(DATA TO EXAMINE)
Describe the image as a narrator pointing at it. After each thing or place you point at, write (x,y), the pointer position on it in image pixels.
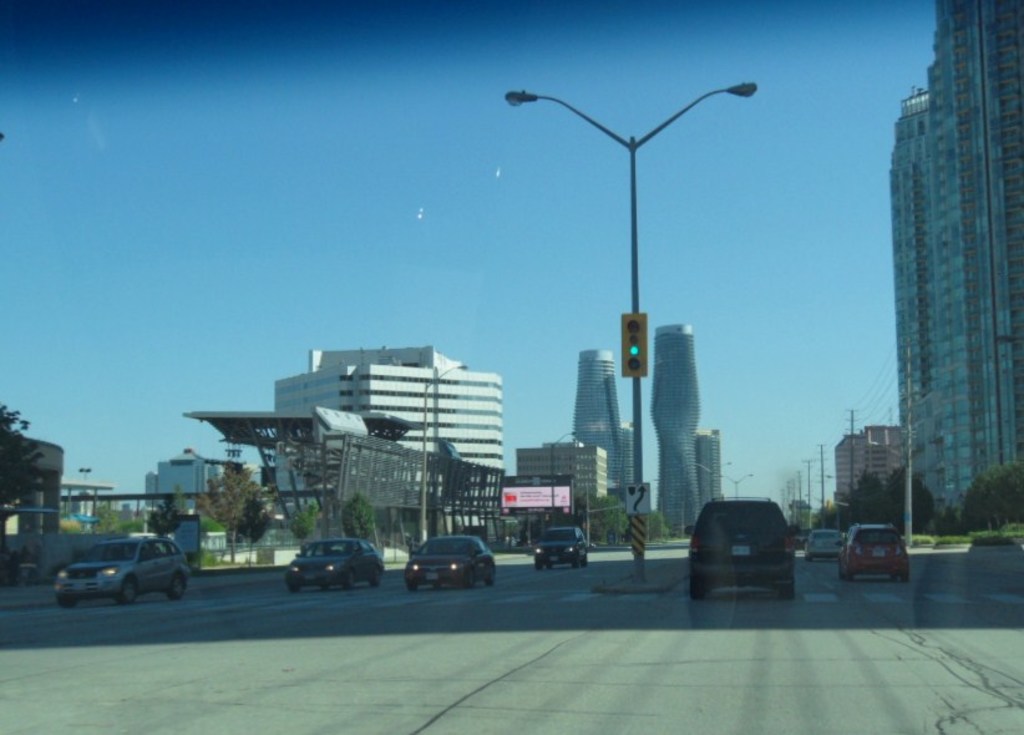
In the image we can see there are vehicles (450,572) on the road (686,588). Here we can see the signal pole (630,365), light pole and buildings (604,470). Here we can even see electric poles (908,362) and electric wires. There are trees (176,513), fence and the sky (128,335).
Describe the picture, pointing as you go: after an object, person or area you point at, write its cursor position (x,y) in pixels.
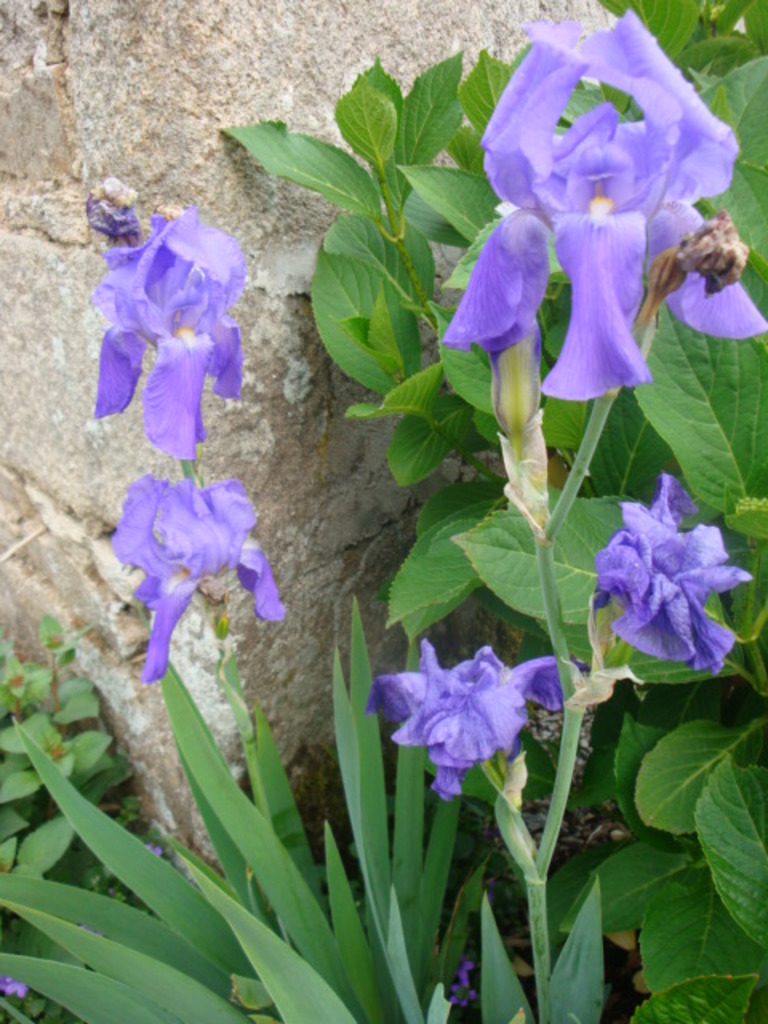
In this picture in the front (418,447) there are flowers (181,577) and there are leaves (290,915) and in the background (207,118) there is a wall (226,96).
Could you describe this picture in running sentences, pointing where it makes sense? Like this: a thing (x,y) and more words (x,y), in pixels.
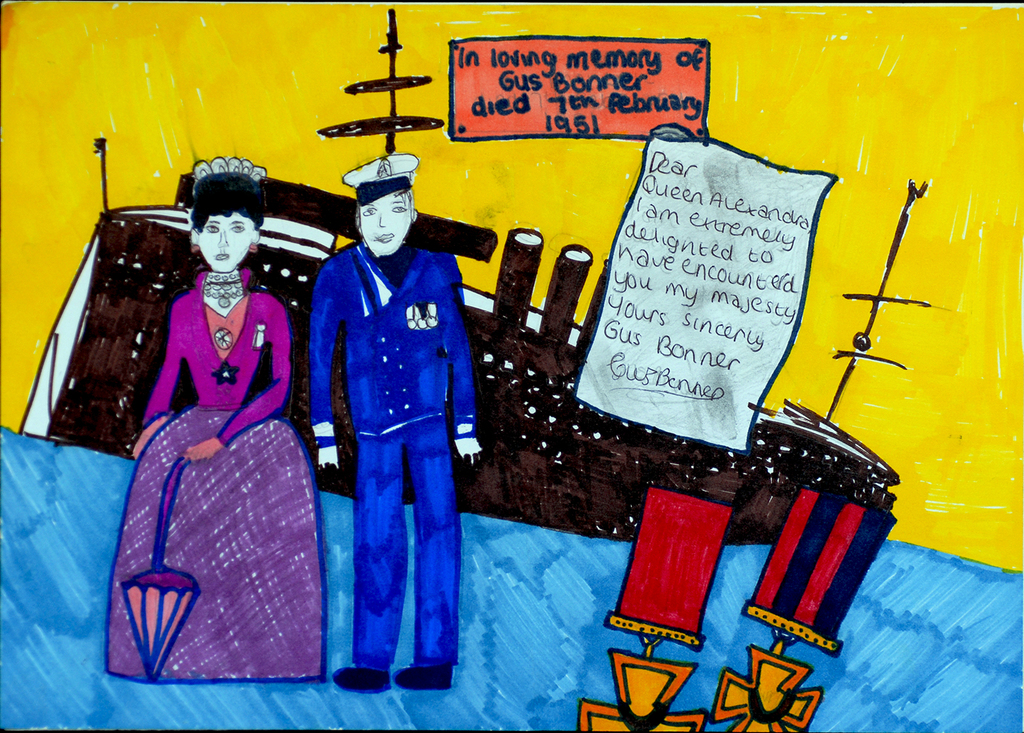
In this image I can see two people (461,331) are standing. Back I can see the boat (749,524), something is written on the papers (678,96) and color objects (812,564). I can see a blue and yellow background (579,675).
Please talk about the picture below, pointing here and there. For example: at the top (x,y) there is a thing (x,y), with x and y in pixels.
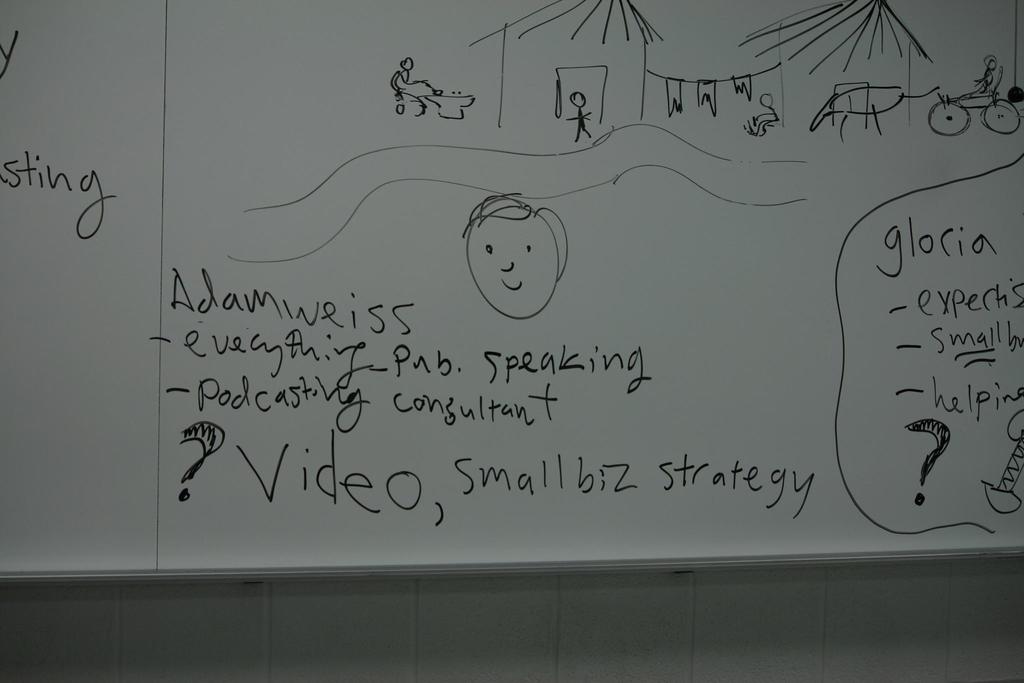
In this image we can see one white board (376,57) with text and images (764,65) attached to the wall (431,596).
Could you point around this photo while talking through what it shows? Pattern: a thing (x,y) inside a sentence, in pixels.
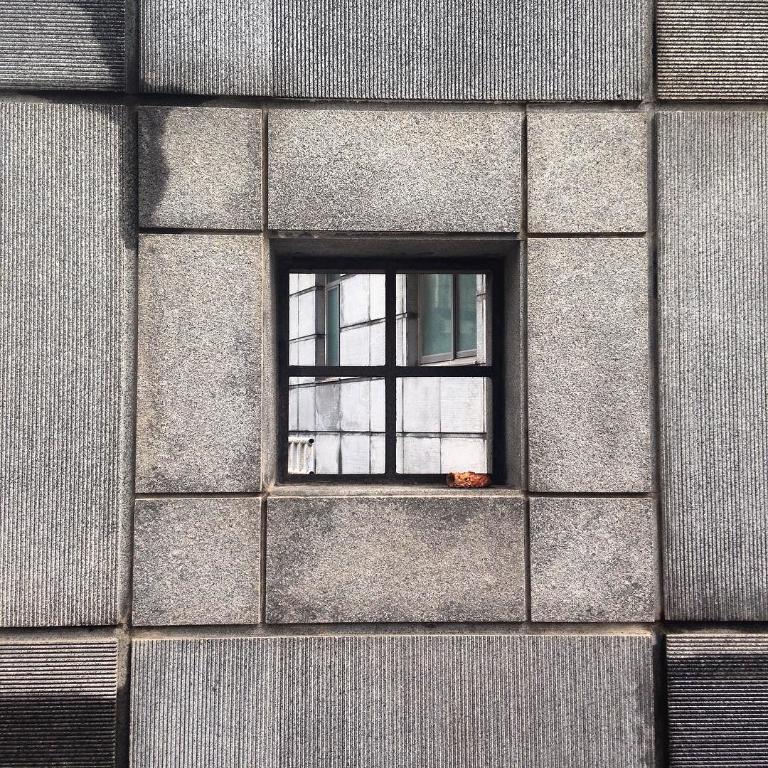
In this image we can see a wall (437,685) with windows (404,454). Through the glass windows (383,373) we can see another wall (397,390) with windows (429,337).
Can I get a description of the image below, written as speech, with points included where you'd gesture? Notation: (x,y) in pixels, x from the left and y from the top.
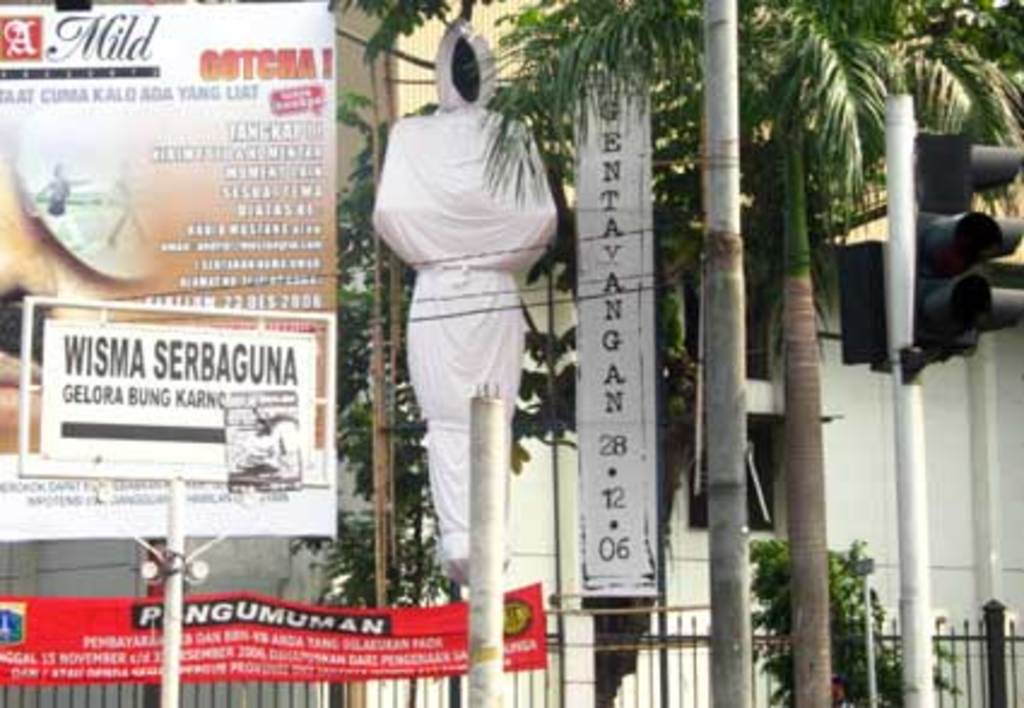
This picture is clicked outside the city. On the left side (239,319), we see a board (127,277) with some text (236,375) written on it. Beside that, we see a pole (477,548). Behind that, we see a red banner (368,628) with some text (408,643) written on it. In the middle of the picture (442,359), we see a statue (448,107) which is covered with a white color cloth (479,330). Beside that, we see a white banner (594,381) with text (620,329) written on it. Beside that, we see a pole (728,435). On the right side (920,275), there are traffic signals (939,266). There are trees (767,122) and buildings (539,683) in the background (409,478). At the bottom of the picture (640,671), we see iron railing (970,680) and plants (847,664).
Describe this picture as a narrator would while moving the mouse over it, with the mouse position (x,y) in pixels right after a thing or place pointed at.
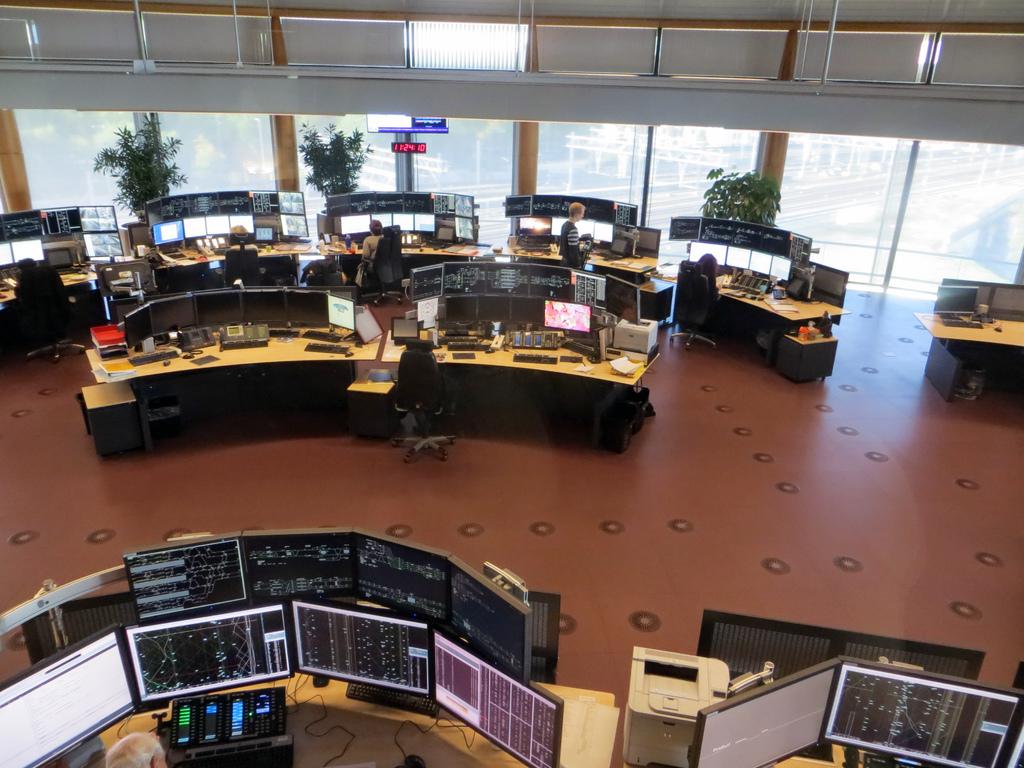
In this image I can see few systems (2,744), background (936,207) I can see few persons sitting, plants (776,200) in green color and I can also see the few glass walls (831,161).
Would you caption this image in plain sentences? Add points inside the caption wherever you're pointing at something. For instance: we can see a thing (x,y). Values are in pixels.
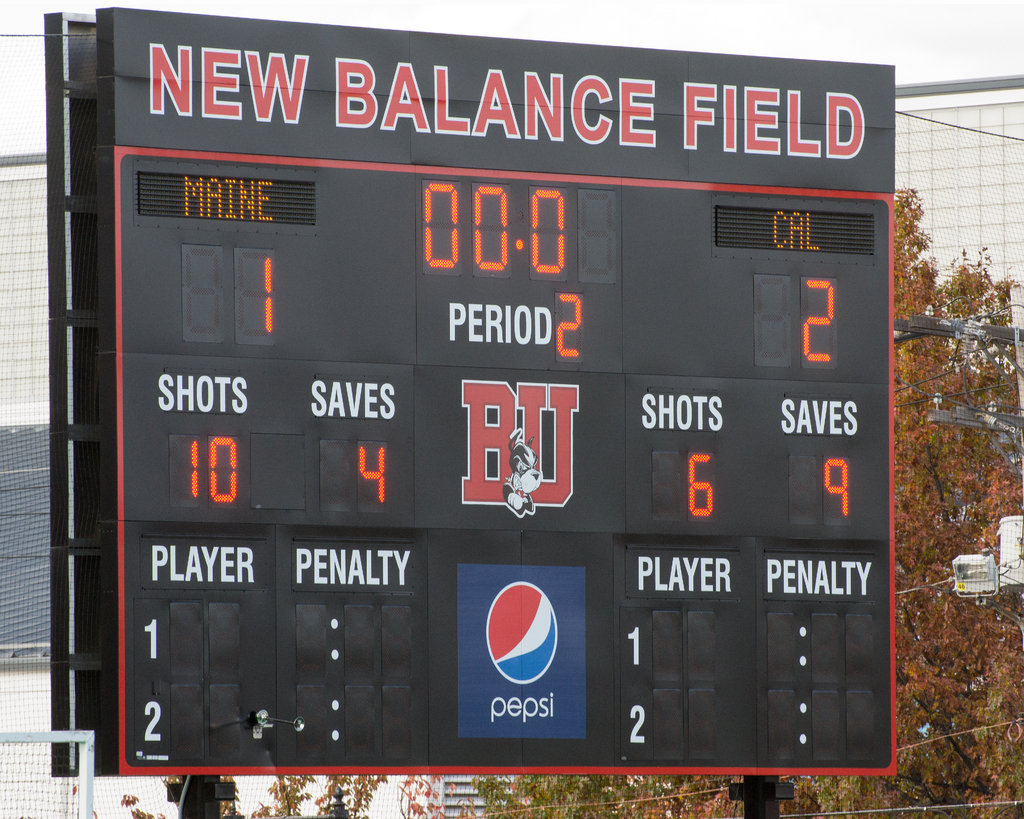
In the picture I can see a black color LED board (336,448) on which something is displayed. In the background (58,815), I can see nets (23,689), trees (955,704) and the sky (36,43).
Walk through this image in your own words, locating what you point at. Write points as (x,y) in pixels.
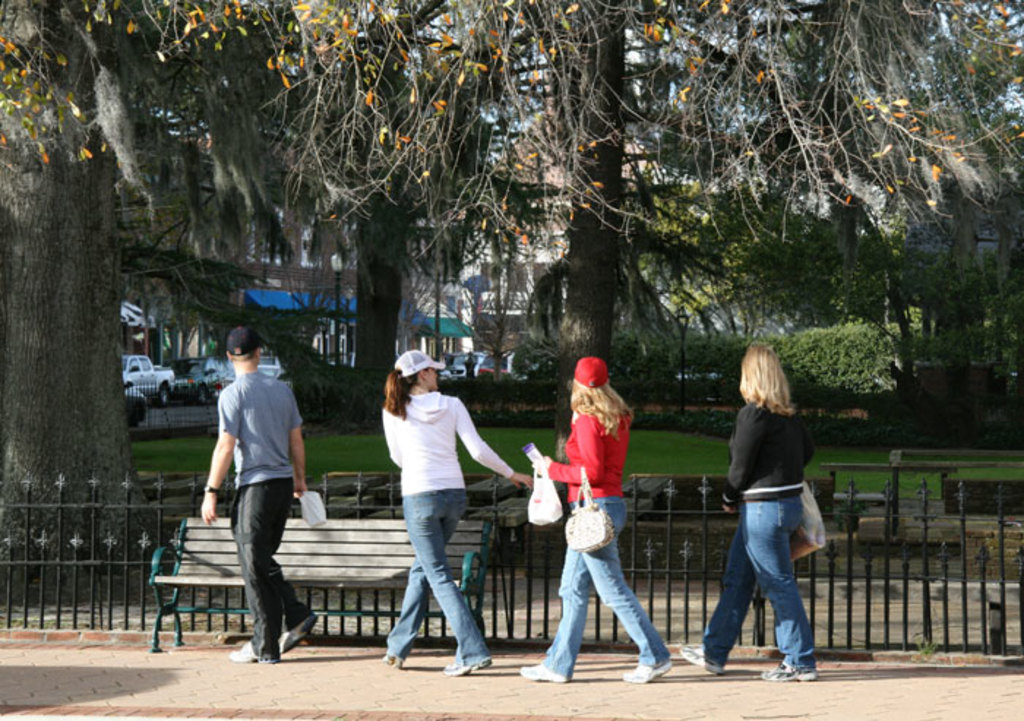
In this picture we can see few people (256,493), in the foreground (583,478) we can find four persons (429,450), beside them we can see a bench (301,526) and metal rods (1000,581), in the background (402,285) we can see few trees (363,305), vehicles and buildings (319,299).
(End DATA TO EXAMINE)
§ WHAT YOU ARE ASKED TO DO
Please write out the lines above exactly, from the one that contains "Would you caption" through the final line, and include none of the pictures.

§ SOLUTION BELOW
Would you caption this image in plain sentences? Add points inside the caption wherever you're pointing at something. For instance: we can see a thing (x,y). Values are in pixels.
In the picture I can see a black color LED board (336,448) on which something is displayed. In the background (58,815), I can see nets (23,689), trees (955,704) and the sky (36,43).
Walk through this image in your own words, locating what you point at. Write points as (x,y) in pixels.
In this picture we can see few people (256,493), in the foreground (583,478) we can find four persons (429,450), beside them we can see a bench (301,526) and metal rods (1000,581), in the background (402,285) we can see few trees (363,305), vehicles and buildings (319,299).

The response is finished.